A bar chart of gender distribution
ggplot(data = customer) +
geom_bar(mapping = aes(x = gender))
Data Cleaning and Transformation
Replacing unusual values in the Citizenship column with null
customer2 <- customer %>%
mutate(citizenship = ifelse(citizenship == -1 | citizenship == 5 | citizenship == 0, NA, citizenship))
Joining the Data
customer_join <- merge(customer2,score)
names(customer_join)
## [1] "cid" "gender" "age"
## [4] "citizenship" "tenure" "contract_type"
## [7] "data_allowance" "payment_method" "monthly_charges"
## [10] "payment_arrears" "contract_terminated" "number_transferred"
## [13] "score"
Here we’re saying if a score rating is less than or equal to 6, mark as negative, else positive. We did this because the score rating is right skewed.

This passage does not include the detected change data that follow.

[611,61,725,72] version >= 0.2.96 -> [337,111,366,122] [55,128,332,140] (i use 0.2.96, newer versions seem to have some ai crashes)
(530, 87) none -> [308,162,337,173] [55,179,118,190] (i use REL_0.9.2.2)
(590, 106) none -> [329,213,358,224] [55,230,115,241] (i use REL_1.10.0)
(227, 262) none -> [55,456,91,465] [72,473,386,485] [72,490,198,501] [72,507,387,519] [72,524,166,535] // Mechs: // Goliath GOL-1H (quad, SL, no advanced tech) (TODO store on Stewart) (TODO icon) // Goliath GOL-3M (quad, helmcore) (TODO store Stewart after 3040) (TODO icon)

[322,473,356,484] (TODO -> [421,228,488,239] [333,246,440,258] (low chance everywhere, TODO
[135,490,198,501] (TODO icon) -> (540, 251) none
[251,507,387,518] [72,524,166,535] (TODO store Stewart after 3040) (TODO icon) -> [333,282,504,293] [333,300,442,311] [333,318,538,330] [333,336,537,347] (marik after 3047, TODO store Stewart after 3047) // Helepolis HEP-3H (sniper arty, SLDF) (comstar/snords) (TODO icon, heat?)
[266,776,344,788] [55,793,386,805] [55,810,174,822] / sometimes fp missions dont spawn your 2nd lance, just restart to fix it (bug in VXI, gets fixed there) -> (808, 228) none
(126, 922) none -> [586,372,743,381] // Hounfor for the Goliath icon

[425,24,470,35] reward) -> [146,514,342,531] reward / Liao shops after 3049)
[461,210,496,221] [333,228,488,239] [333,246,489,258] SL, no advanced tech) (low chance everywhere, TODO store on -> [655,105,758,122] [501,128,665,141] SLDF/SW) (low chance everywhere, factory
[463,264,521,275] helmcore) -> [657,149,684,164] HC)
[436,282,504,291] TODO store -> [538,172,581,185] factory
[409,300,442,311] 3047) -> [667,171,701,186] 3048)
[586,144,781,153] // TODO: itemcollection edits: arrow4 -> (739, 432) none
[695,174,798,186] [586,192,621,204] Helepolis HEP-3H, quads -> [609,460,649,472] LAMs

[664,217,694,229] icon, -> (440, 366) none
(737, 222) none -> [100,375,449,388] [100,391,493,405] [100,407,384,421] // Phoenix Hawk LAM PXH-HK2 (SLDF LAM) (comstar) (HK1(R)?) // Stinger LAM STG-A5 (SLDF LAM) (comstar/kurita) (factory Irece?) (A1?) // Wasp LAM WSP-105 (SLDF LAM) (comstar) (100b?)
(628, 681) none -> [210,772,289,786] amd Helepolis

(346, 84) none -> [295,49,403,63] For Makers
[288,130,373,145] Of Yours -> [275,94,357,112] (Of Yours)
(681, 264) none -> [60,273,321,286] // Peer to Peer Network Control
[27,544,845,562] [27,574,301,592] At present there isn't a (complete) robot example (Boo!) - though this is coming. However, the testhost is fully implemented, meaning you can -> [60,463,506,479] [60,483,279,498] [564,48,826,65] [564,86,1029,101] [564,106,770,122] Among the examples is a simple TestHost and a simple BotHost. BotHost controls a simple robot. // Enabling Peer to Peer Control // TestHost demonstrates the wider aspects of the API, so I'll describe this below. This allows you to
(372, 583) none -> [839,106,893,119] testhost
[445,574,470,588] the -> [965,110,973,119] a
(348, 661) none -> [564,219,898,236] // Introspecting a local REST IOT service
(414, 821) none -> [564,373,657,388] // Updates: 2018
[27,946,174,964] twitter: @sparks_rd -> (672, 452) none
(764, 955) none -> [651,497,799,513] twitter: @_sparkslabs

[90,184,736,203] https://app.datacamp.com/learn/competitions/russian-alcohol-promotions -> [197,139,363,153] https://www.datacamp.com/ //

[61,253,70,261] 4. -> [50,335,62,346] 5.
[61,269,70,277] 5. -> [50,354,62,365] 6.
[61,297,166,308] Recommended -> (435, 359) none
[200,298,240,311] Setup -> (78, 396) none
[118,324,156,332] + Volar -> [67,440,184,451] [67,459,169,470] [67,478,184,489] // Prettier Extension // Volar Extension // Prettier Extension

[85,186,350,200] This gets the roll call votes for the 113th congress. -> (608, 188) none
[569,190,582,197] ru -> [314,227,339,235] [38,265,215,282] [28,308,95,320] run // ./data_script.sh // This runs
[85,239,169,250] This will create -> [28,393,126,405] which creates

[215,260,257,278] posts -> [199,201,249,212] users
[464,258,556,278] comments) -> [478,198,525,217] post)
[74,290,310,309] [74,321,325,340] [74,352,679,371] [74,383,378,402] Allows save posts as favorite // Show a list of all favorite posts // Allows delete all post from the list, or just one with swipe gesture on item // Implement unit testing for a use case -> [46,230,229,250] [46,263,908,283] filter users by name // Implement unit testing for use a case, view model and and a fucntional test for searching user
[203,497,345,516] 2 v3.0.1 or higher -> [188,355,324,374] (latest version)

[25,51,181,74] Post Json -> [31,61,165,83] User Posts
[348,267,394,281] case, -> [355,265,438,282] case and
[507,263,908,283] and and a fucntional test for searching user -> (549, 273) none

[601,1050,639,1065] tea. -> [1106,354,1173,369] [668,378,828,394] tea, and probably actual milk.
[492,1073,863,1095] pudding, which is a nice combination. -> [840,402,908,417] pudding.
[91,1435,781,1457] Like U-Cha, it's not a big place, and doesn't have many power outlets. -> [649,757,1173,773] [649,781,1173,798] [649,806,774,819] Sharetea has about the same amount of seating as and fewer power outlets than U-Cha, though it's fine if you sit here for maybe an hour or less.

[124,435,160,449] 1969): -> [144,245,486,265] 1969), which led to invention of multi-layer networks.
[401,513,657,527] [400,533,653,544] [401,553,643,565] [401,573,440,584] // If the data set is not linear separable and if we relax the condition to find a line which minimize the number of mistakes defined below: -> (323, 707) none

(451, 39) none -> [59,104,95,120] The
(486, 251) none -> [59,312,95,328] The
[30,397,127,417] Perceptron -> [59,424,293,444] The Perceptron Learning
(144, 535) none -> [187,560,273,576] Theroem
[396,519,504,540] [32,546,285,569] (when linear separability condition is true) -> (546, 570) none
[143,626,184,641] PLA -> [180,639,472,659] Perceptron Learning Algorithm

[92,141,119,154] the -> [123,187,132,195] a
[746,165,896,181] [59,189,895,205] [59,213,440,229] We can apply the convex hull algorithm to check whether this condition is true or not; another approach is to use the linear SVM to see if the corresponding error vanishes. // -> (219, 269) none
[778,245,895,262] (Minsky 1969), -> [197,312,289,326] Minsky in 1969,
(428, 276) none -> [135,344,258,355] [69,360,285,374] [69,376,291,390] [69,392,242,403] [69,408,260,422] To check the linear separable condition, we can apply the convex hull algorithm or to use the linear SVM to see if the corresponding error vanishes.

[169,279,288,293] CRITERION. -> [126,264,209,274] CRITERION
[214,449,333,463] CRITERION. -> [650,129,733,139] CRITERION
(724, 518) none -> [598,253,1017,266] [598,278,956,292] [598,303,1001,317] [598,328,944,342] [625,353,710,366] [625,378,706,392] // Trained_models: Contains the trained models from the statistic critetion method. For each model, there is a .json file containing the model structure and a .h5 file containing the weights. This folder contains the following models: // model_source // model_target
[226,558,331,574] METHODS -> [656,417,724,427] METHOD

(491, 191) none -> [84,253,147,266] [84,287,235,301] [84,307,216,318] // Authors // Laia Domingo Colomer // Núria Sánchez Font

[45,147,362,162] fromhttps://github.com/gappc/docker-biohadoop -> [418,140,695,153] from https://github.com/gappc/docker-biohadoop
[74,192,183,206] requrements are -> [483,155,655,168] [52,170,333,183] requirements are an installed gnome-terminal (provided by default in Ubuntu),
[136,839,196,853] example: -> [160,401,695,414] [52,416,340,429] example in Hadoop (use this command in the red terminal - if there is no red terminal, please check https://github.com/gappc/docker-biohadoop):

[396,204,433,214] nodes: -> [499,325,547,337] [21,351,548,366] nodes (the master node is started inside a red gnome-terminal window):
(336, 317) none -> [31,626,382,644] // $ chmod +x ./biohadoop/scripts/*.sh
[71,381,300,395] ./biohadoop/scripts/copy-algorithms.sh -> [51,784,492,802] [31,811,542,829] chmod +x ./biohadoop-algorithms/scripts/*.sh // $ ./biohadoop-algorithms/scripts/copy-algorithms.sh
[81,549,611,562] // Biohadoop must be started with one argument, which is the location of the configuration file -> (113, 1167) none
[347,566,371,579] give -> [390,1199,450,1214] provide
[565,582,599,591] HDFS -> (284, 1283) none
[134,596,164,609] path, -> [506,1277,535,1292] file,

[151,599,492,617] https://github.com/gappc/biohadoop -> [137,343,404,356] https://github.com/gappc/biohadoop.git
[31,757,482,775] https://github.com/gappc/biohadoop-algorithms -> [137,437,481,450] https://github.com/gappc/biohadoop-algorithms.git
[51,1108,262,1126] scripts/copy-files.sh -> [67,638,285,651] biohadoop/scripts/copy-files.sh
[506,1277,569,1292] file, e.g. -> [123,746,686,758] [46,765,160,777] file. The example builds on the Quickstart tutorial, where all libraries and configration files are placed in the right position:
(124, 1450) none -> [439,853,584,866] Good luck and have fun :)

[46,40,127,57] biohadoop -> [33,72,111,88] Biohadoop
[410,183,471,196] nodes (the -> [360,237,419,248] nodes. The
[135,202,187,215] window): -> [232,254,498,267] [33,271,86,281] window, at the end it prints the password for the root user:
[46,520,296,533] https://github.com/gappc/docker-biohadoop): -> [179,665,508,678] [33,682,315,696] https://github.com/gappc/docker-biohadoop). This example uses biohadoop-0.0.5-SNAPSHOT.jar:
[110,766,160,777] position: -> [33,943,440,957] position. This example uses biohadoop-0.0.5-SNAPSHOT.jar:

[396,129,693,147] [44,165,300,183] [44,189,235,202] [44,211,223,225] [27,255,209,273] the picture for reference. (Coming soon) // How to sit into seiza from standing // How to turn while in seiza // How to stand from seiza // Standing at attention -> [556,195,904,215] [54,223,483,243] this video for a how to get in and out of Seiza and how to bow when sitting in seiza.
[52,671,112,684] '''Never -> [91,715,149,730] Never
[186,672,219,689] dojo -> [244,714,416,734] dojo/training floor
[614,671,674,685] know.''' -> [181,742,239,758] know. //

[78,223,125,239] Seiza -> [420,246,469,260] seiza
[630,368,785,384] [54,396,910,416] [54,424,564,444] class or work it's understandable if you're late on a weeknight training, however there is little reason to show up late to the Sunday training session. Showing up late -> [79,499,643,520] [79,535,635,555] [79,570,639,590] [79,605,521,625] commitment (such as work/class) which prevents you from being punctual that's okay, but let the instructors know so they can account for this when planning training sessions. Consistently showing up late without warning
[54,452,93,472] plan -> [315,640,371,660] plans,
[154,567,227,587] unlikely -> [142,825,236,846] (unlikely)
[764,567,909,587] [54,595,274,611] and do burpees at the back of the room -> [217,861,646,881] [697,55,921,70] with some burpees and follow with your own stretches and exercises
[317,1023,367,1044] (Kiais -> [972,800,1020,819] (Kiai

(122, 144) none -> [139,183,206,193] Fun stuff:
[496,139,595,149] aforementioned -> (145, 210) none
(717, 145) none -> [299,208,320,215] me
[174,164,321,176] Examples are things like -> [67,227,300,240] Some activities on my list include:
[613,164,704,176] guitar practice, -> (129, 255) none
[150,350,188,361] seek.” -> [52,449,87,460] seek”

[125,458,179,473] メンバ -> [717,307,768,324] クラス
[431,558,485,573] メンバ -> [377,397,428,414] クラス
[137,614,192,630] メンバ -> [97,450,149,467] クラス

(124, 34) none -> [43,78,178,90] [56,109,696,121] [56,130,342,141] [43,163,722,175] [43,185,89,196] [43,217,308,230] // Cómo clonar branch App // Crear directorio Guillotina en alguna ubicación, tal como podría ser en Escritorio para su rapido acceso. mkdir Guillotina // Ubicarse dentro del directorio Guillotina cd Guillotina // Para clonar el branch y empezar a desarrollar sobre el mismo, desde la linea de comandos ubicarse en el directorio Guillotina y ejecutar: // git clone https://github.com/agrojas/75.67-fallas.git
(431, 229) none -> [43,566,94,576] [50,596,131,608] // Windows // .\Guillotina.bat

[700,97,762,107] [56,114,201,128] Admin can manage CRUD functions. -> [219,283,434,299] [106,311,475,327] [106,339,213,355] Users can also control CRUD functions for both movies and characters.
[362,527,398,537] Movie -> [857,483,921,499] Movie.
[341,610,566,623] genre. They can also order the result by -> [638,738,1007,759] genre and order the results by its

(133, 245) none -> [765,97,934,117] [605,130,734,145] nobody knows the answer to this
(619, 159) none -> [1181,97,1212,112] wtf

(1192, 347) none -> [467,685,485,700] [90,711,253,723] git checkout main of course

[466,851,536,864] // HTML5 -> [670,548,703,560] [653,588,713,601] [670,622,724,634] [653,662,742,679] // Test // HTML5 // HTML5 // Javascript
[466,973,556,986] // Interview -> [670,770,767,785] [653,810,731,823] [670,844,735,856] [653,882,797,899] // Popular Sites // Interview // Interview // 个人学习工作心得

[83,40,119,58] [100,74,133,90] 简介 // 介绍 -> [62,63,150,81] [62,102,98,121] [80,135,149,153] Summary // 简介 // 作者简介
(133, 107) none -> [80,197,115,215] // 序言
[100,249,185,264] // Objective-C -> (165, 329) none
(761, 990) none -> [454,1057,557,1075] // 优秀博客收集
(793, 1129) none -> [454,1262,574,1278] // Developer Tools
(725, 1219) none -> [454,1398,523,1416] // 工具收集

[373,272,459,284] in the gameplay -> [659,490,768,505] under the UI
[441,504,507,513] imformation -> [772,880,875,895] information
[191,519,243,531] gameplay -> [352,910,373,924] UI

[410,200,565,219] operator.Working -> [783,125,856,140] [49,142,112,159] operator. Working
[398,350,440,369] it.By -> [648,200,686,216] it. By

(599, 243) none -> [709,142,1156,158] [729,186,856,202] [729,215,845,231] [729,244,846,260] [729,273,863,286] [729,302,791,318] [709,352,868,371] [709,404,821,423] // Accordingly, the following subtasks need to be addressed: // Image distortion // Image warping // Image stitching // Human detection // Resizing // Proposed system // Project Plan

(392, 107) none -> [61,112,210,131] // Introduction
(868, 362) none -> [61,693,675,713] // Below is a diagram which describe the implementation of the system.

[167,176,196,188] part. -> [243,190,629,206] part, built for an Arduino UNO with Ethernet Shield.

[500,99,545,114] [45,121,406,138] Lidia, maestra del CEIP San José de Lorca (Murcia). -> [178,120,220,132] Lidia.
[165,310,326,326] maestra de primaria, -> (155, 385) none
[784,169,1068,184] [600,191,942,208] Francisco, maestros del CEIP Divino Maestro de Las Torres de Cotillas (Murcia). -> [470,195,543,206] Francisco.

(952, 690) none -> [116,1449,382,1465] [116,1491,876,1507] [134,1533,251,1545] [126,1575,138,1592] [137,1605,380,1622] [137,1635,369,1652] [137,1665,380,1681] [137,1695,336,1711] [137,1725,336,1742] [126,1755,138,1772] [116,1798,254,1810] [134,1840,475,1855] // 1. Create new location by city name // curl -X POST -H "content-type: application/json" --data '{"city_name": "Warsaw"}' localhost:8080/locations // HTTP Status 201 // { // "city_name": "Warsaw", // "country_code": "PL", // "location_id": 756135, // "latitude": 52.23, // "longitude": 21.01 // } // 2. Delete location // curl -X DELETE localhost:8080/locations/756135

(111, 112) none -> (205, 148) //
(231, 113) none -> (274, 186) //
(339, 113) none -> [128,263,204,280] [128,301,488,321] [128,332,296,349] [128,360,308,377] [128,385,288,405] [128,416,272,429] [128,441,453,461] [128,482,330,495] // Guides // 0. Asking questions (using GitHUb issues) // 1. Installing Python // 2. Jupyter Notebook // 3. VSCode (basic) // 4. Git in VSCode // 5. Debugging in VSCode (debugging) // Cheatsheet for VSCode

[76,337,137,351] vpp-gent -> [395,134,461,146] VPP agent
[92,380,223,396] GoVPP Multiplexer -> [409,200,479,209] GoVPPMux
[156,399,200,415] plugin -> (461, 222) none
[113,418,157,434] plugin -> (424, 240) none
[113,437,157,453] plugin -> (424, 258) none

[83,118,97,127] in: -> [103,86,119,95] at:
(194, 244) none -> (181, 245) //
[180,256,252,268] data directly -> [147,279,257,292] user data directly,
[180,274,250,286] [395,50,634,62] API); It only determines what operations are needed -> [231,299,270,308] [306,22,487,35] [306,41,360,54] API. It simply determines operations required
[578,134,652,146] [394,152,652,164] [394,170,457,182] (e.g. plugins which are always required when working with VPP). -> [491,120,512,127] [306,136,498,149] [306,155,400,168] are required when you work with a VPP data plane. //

customer_join1 <- customer_join %>%
mutate(score = ifelse(score <= 7 , 0, 1))
Encoding Categorical Data
customer_join1$gender = factor(customer_join1$gender)
customer_join1$contract_type = factor(customer_join1$contract_type)
customer_join1$citizenship = factor(customer_join1$citizenship)
customer_join1$payment_method = factor(customer_join1$payment_method)
customer_join1$contract_type = factor(customer_join1$contract_type)
customer_join1$number_transferred = factor(customer_join1$data_allowance)
customer_join1$contract_terminated = factor(customer_join1$contract_terminated)
customer_join1$data_allowance = factor(customer_join1$data_allowance)
Separating the data into a training and testing set. Training will be used to train the model and Testing will be for predictions.
set.seed(123)
cs_split = sample.split(customer_join1$score, SplitRatio=.75)
train_cs = subset(customer_join1, cs_split == TRUE)
test_cs = subset(customer_join1, cs_split == FALSE)
c(nrow(customer_join1), nrow(train_cs), nrow(test_cs))
## [1] 1782 1336 446
customer_join2=subset(train_cs, select = c(score, monthly_charges, tenure))
plot_margins <- ggplot(data = customer_join2, aes(x = monthly_charges, y = tenure, color = factor(score))) + geom_point() +
scale_color_manual(values = c("red", "blue"))
#display plot
plot_margins
Building a gradient boosting classification model to classify positive and negative ratings
set.seed(123)
boosting_model <- gbm(score ~ .-cid,
distribution = "bernoulli",
train_cs,
n.trees = 25,
cv.folds = 3)
opt_tree=gbm.perf(boosting_model, method="cv")
print(boosting_model)
## gbm(formula = score ~ . - cid, distribution = "bernoulli", data = train_cs,
## n.trees = 25, cv.folds = 3)
## A gradient boosted model with bernoulli loss function.
## 25 iterations were performed.
## The best cross-validation iteration was 25.
## There were 11 predictors of which 3 had non-zero influence.
The model shows that Tenure has the most influence in score ratings. Citizenship also had some influence.
summary(boosting_model)
#Obtaining Predictions and Computing the Test Error Rate
pred_boost=predict(boosting_model, newdata=test_cs,n.trees=25, distribution="bernoulli", type="response")
head(pred_boost)
## [1] 0.8488104 0.7003576 0.7003576 0.7129922 0.6740130 0.5084145
boost_pred=ifelse(pred_boost < 0.6, 0, 1)
head(boost_pred)
## [1] 1 1 1 1 1 0
The model has 73.7% prediction accuracy
accuracy(test_cs[,"score"], boost_pred)
## [1] 0.7376682
table(test_cs[,"score"], (boost_pred))
##
## 0 1
## 0 49 83
## 1 34 280
This model has 70% Prediction Accuracy
svm_cs<- svm(score ~ .-cid, data = train_cs, type = "C-classification", kernel = "radial", scale = TRUE)
pred_svm=predict(svm_cs,test_cs)
mean(pred_svm==test_cs$score)
## Warning in `==.default`(pred_svm, test_cs$score): longer object length is not a
## multiple of shorter object length
## Warning in is.na(e1) | is.na(e2): longer object length is not a multiple of
## shorter object length
## [1] 0.7017937
We used an almost extreme case here that says only ratings above 7 are positive, the rest are negative. Also we told our model to only predict yes when it’s at least 60% sure (the standard is 50%), yet our models are able to achieve 70% accuracy.
When we made the positive rating greater than or equal to 5, the model had 97% accuracy, but this would have been an incorrect estimate, as the underlying data had more ratings above 5 (distribution is not normal but right skewed).